Facebook has revamped its community standards, bringing further definition to what it considers to be both acceptable and unacceptable content.
In a blog post on Sunday, Monika Bickert, Head of Global Policy Management, and Chris Sonderby, Deputy General Counsel, explained why Facebook felt the need to rewrite its community standards:
Today we are providing more detail and clarity on what is and is not allowed. For example, what exactly do we mean by nudity, or what do we mean by hate speech? While our policies and standards themselves are not changing, we have heard from people that it would be helpful to provide more clarity and examples, so we are doing so with today’s update.
Bickert and Sonderby explained how Facebook’s aim of being a platform on which people can share content freely had to be tempered due to differences in the laws among the countries represented by its one billion and more users.
Not only that, but cultural differences and the range of ages of its users also mean that content found suitable by some members could be deemed wholly inappropriate by others.

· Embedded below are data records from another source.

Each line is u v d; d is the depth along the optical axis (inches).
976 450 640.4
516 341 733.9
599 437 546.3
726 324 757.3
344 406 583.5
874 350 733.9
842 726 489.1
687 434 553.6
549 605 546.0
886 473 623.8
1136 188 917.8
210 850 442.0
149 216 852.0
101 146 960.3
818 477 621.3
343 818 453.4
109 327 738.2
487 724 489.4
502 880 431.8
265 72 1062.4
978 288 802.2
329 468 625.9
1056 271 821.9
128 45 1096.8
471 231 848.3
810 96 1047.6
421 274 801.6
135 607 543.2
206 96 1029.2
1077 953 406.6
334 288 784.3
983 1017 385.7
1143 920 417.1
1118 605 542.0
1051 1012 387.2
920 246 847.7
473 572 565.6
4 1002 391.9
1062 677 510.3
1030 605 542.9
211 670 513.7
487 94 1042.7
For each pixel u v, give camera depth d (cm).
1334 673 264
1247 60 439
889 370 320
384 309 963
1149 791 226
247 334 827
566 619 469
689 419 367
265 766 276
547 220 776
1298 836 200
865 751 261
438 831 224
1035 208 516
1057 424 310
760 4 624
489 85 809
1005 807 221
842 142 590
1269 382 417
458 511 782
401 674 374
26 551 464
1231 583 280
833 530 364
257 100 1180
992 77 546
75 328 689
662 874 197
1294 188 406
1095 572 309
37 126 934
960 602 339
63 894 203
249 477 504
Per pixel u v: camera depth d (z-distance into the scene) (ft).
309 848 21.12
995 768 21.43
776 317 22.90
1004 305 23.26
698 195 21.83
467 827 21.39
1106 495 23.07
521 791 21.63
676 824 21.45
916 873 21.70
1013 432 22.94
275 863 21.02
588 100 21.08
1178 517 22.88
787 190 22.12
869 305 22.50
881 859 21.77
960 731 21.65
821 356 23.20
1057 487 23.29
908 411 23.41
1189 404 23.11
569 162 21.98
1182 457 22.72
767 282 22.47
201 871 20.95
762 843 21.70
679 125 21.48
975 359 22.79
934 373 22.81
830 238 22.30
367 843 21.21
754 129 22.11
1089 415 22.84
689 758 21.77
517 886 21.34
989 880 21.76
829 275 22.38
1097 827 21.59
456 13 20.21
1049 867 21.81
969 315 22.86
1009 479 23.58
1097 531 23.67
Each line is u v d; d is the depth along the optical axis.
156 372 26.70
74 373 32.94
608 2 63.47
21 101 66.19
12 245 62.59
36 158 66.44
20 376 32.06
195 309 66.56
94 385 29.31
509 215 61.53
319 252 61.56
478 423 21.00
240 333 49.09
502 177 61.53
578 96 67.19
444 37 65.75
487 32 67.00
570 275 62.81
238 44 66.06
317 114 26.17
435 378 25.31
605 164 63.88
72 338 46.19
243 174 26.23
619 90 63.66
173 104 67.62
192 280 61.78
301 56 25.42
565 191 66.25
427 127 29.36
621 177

Therefore, the company now offers more detail on what is acceptable across its network, though it does also note that some content may only be restricted in specific countries.
Take nudity for example.
Last week a French court heard a case about Gustave Courbet’s “L’Origine du Monde” painting which shows female genitalia close-up. Considered art by some and controversial by others, a schoolteacher took Facebook to court after it banned the picture he uploaded. Though Facebook says French courts have no jurisdiction over it, the decision to hear the case highlights how local laws can indeed affect the company.
Now, Facebook has clarified its stance on nudity, making it crystal clear that it will remove photos featuring genitals or fully exposed buttocks, and restrict images of female breasts if they include a nipple.
But photographs of women breastfeeding are permissible, as are images of post-mastectomy scars.
Images of statues, paintings and other forms of art that feature nudity are OK too, but digitally created content could be harder to slip past the monitors unless it has been created for “humourous, satirical or educational purposes”.
Overly graphic images of sexual activity are banned and descriptions of such activity may be removed if they are deemed to be too colourful.
The topic of violent content is another contentious area for Facebook. The company has recently displayed something of a yo-yo approach to graphic videos, such as those showing decapitations. It originally allowed such content on the grounds that its users should be free to share information, before later changing its mind and banning them.
Now, the new community standards dictate that graphic violence is OK, as long as users warn their audience of what they may be about to view. The problem with that, of course, is that videos play automatically, meaning some users may be exposed to content they deem inappropriate before they are aware of what they are watching.
Facebook can add warnings to such videos and prevent them from auto-playing, but only if they have been reported and subsequently reviewed.
Facebook’s policy on hate speech has not changed at this time and nor has its list of banned topics. What has changed is that the company will now allow users to share examples of hate speech from other people, but only if sharing is clearly identified as being for the purpose of raising awareness.